Published:  03 May, 2017

The Scotch Whisky Association (SWA) is joining a high-level mission to Canada as part of a strategy to increase exports of Scotch Whisky to the country. 

The mission, led by European Commissioner for Agriculture and Rural Development Phil Hogan, follows MEPs voting in favour of the EU-Canada Comprehensive Economic and Trade Agreement (CETA) in February, which when implemented will bring a range of market access benefits and pave the way for further success by reducing the number of barriers to entry.

The visit provided a chance for the trade body to ensure the benefits of CETA would ”quickly become a reality” for Scotch Whisky, said SWA head of Americas market access, Siobhan Sellers.

“The market access improvements contained within CETA will contribute to the economic growth of not only the UK, but also of Europe as a whole,” she added.

Canada is Scotch Whisky’s fifteenth largest market, with exports worth around £74m by customs value a year, according to SWA.

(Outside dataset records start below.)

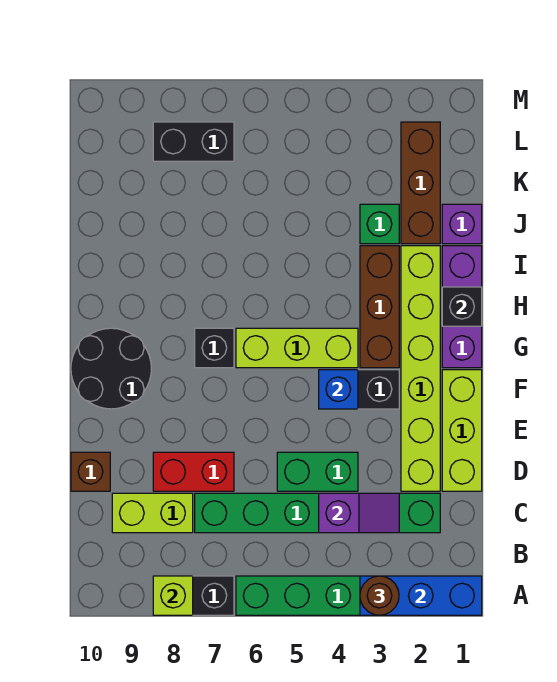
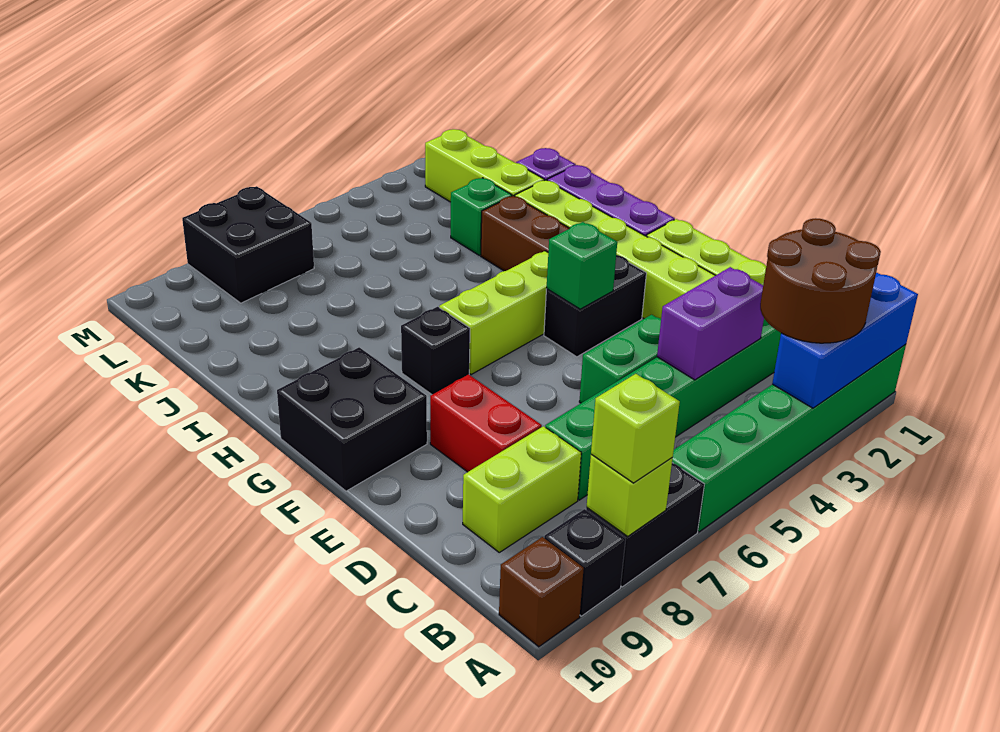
brown 1x1 round brick [360,576,399,615] -> brown 2x2 round brick [760,218,881,343]
none -> lime 1x1 brick [591,374,680,483]
purple 1x2 slope [319,493,399,533] -> purple 1x2 brick [657,267,764,380]
red 1x2 brick [153,452,234,491] -> red 1x2 brick turned to [430,375,542,472]
brown 1x1 brick [71,452,110,491] -> brown 1x1 brick moved to [499,537,584,647]
blue 1x1 brick [319,370,358,409] -> green 1x1 brick [547,222,617,309]
black 2x2 round brick [71,328,151,409] -> black 2x2 brick [277,347,427,491]
black 1x1 brick [442,287,482,326] -> black 1x1 brick moved to [544,509,626,616]
brown 1x3 brick [401,122,440,244] -> lime 1x3 brick [425,129,544,202]
black 1x2 brick [153,122,234,161] -> black 2x2 brick [182,186,314,303]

And, with the Scotch Whisky industry supporting 40,000 jobs in the UK and adding value of £5bn annually, any boost from CETA would be good for the entire UK economy and export success,” said Sellers. 

Benefits of CETA for Scotch Whisky would, according to SWA, include fewer internal trading restrictions, a level playing field for intellectual property rights for EU products in Canada and removal of the market-distorting effects of the Canadian liquor boards.

In addition to the main objective of the mission, which is taking place now, the SWA said it would also take the opportunity to discuss with UK officials the need to ensure benefits obtained through EU negotiations were secured and act as a helpful benchmark to push for further trade liberalisation after Brexit.